Тем временем они прибыли к цели. Нужно было спуститься по нескольким ступеням и через проход с колоннами войти в просторный зал с низкими сводами, отделанный в нарочито простом, деревенском стиле. Зал был полон посетителей. После непродолжительного поиска они выбрали место в углу, заняв квадратный буро-коричневый стол из мореного дуба.
— Надеюсь, дамы ничего не имеют против малаги?! — произнес доктор Астель дружески. — Вино тяжелое и вместе с тем сладковатое, как летний венский вечер…
Что до нее, сказала баронесса, она вовсе не настаивает именно на сладком вине.

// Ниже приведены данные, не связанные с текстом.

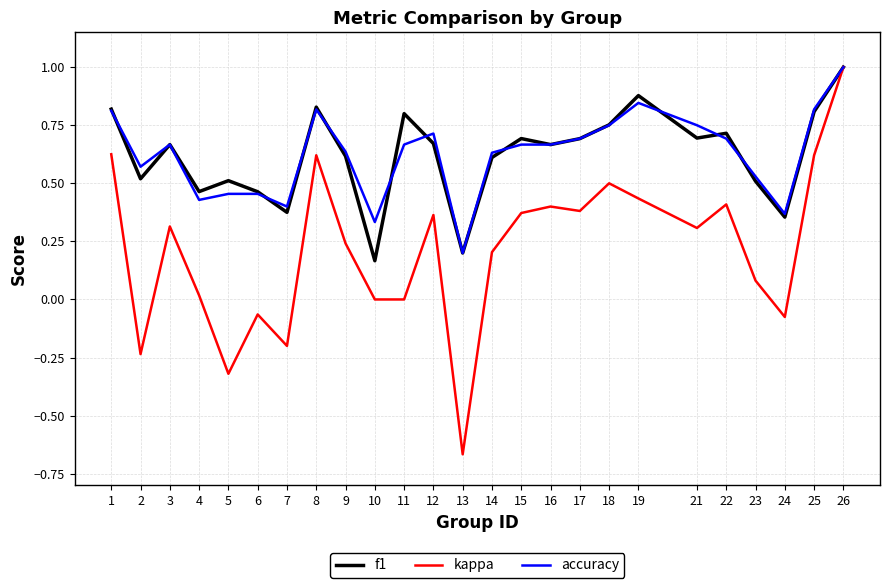

True or false: f1 has a value of 0.8 at 6.

False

С удовольствием выпьет и водки. Чем крепче, тем приятнее… Но и малагу любит. Действительно, хорошее вино.
И повернулась к Лоти:
— А вы как, милая моя?..
— Я? — отозвалась Лоти, желая ее уколоть. — Я, милейшая госпожа баронесса, вообще не люблю алкоголя… Конечно, немного пью иногда, однако для того лишь, чтобы не отрываться от общества, не находя в этом никакого удовольствия… Пить — не занятие для женщин, по моему мнению…
Tea заранее предполагала услышать от нее что-нибудь в этом роде, и это очень ее развеселило.